On 27 March previous he had received a commission for the pursuit of Bothwell. He accompanied the king in command of the horse when a skirmish took place with Bothwell near Arthur's Seat, but was driven back by a strong division of Bothwell's infantry, and compelled to retreat (Hist. James the Sext, p. 305; Calderwood, v. 297). At the opening of the parliament in May he accompanied the king to the Tolbooth, riding on his left hand (ib. pp. 329). At this parliament he was chosen a lord of the articles. After the banishment of Bothwell, his estates were divided chiefly among Home, Kerr of Cessford, and Scott of Buccleugh, Home obtaining the priory of Coldingham. He was one of the noblemen appointed in November 1596 to assist the lords of exchequer ‘in ordering of the public affairs of the country’ (Reg. P. C. Scotl. v. 338), and he was present with the king when he was besieged in the Tolbooth during the tumult of 18 Dec. of this year (ib. p. 362).

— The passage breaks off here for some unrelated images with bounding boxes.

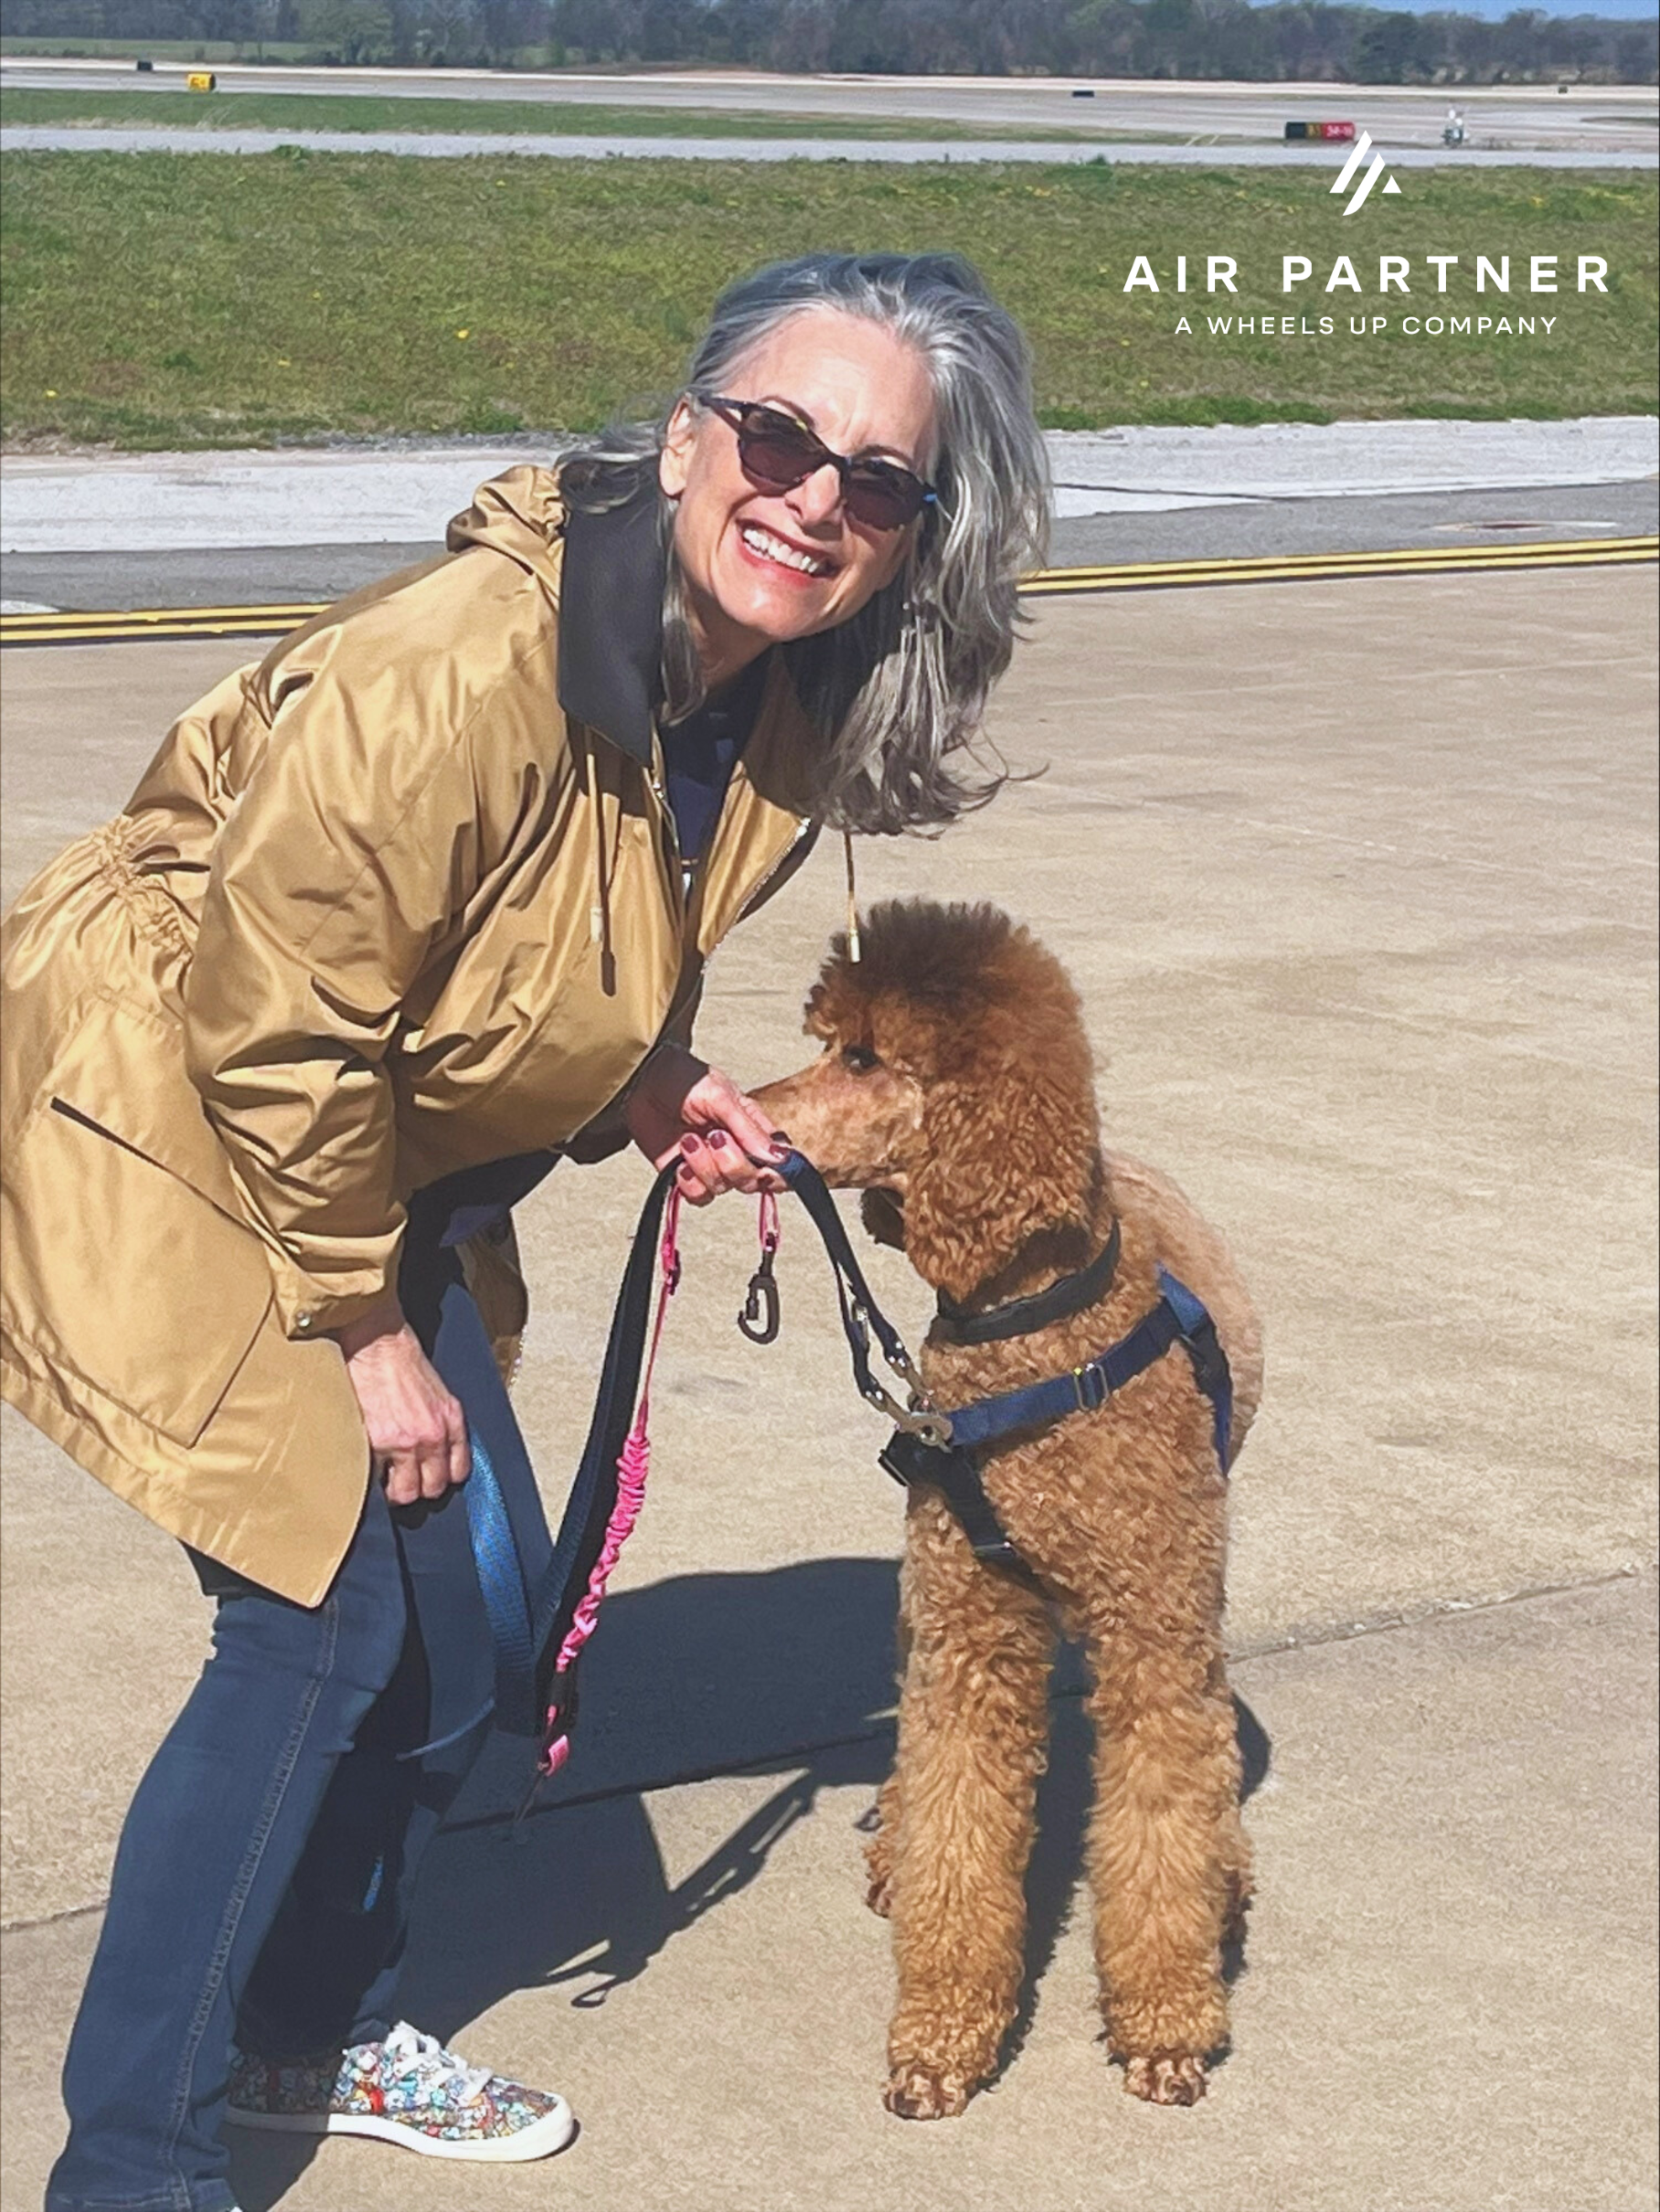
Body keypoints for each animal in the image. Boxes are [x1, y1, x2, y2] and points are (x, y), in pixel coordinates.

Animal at [754, 899, 1263, 2116]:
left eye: (863, 1057)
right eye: (830, 1039)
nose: (749, 1112)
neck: (1039, 1327)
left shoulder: (1158, 1638)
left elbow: (1167, 1817)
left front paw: (1164, 2023)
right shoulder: (969, 1626)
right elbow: (958, 1818)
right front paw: (942, 2036)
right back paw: (891, 1848)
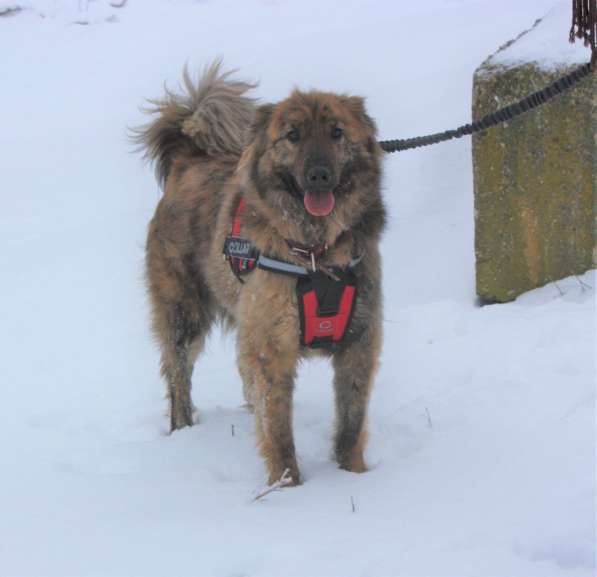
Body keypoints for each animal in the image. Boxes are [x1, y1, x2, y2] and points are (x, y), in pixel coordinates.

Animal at [134, 62, 386, 486]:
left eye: (337, 132)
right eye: (293, 135)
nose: (319, 175)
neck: (316, 254)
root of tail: (189, 160)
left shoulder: (359, 340)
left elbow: (351, 424)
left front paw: (353, 475)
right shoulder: (273, 344)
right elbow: (279, 428)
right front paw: (287, 485)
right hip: (184, 312)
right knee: (178, 373)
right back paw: (183, 429)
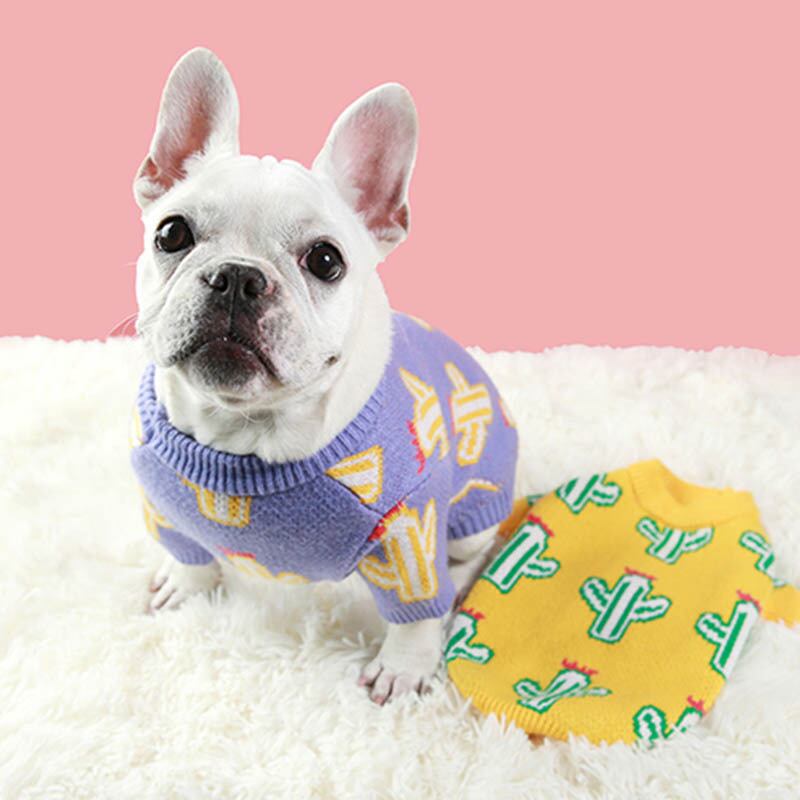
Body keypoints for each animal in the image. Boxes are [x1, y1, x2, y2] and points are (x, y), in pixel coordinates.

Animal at [131, 48, 518, 703]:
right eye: (172, 233)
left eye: (326, 260)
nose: (237, 277)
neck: (244, 434)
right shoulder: (163, 503)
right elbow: (187, 549)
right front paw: (185, 583)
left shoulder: (410, 533)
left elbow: (415, 610)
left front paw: (404, 667)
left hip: (473, 509)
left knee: (467, 552)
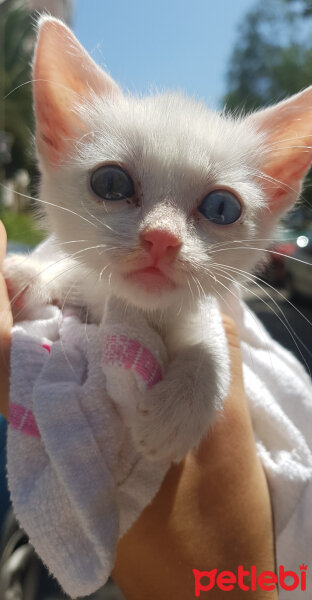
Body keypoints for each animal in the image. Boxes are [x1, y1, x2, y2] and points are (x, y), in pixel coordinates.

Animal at [4, 16, 312, 462]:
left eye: (222, 207)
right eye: (111, 183)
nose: (162, 237)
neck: (145, 314)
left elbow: (210, 341)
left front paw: (183, 404)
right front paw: (27, 276)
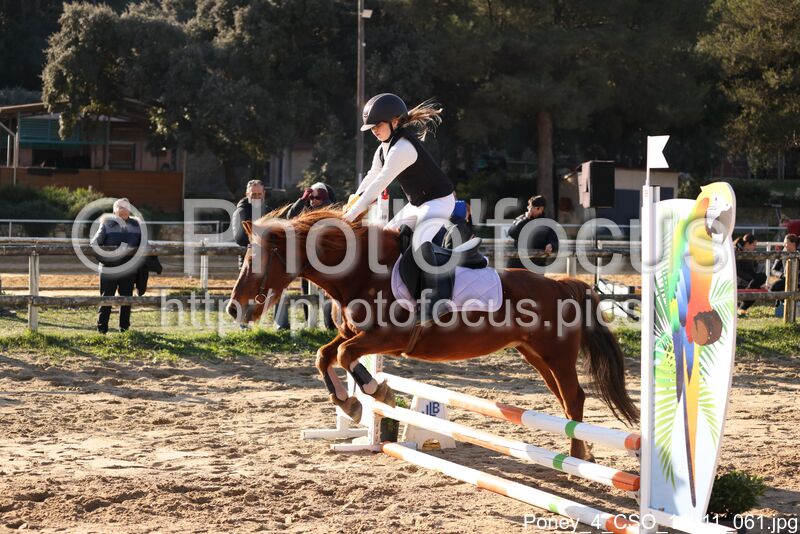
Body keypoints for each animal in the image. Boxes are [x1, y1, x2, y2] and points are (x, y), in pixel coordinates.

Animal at [227, 207, 638, 461]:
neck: (362, 271)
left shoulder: (386, 338)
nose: (234, 308)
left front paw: (378, 393)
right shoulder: (354, 335)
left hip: (556, 356)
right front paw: (349, 402)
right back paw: (582, 453)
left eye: (256, 261)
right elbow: (325, 355)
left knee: (575, 398)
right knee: (568, 401)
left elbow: (343, 356)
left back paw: (576, 458)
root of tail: (563, 284)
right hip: (537, 357)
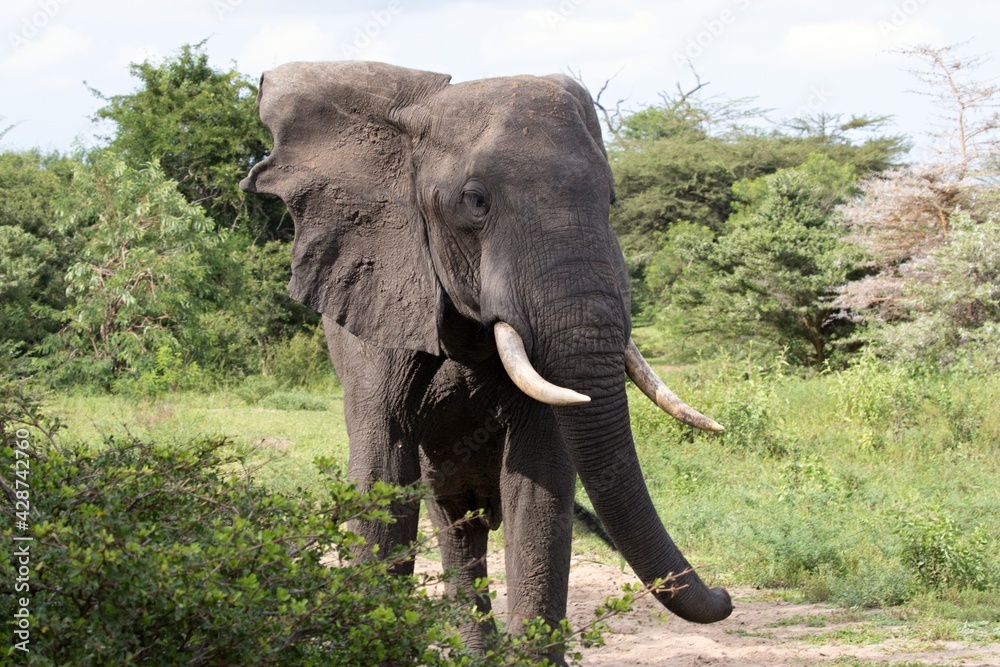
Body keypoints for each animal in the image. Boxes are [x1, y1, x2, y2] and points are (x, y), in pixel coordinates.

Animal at [239, 61, 733, 662]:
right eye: (475, 202)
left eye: (612, 199)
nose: (725, 596)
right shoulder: (383, 280)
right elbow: (383, 466)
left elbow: (541, 477)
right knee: (452, 522)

In April 1599 Home went abroad, and resigned the office of warden of the east marches, which was bestowed on Sir Alexander Home of Manderston (ib. v. 552). The cause of his absence abroad was supposed by some to be his appointment to a special embassy on behalf of the king to the papal court. For not appearing at a meeting convened to take measures for the repression of disorder on the borders, he and others were summoned to appear on 11 Aug. 1600 at Falkland on pain of rebellion (ib. vi. 136). Home obeyed the summons. In the following year he and other nobles who had previously been catholics were subjected to more stringent superintendence by the authorities of the kirk, and an ordinance was made for confirming them in the truth (Calderwood, vi. 115–23), but the commissioner appointed to wait on Home reported that he was out of the country (ib. p. 162). Home was one of the retinue who in 1603 accompanied King James to England on his accession to the English throne, the king on his way staying for a night at Home's castle of Dunglass. On 7 July the king constituted him lieutenant and justiciary over the three marches (Reg. P. C. Scotl. vi. 833). He was also sworn a privy councillor of England, and on 4 March 1605 was created Earl of Home and Lord Dunglass. Suspected anew of Roman catholicism, he was ordered in 1606 to confine himself in Edinburgh (Calderwood, vi. 608). He died 5 April 1619.
He married first Christian, sister of William Douglas, earl of Morton, and relict of Laurence, master of Oliphant. She died without issue by Home. His second wife was Mary Sutton, eldest daughter of Edward, lord Dudley, by whom he had a son James, second earl of Home, and two daughters: Margaret, married to James, fifth earl of Moray; and Lady Anne, married to John Maitland, duke of Lauderdale.
[Reg. P. C. Scotl. vols. iii–viii.; Cal. State Papers, Scott. and Dom. Ser.; Hist. James the Sext; Histories of Calderwood and Spotiswood; Balfour's Annals; Douglas's Scottish Peerage (Wood), i. 735–6.]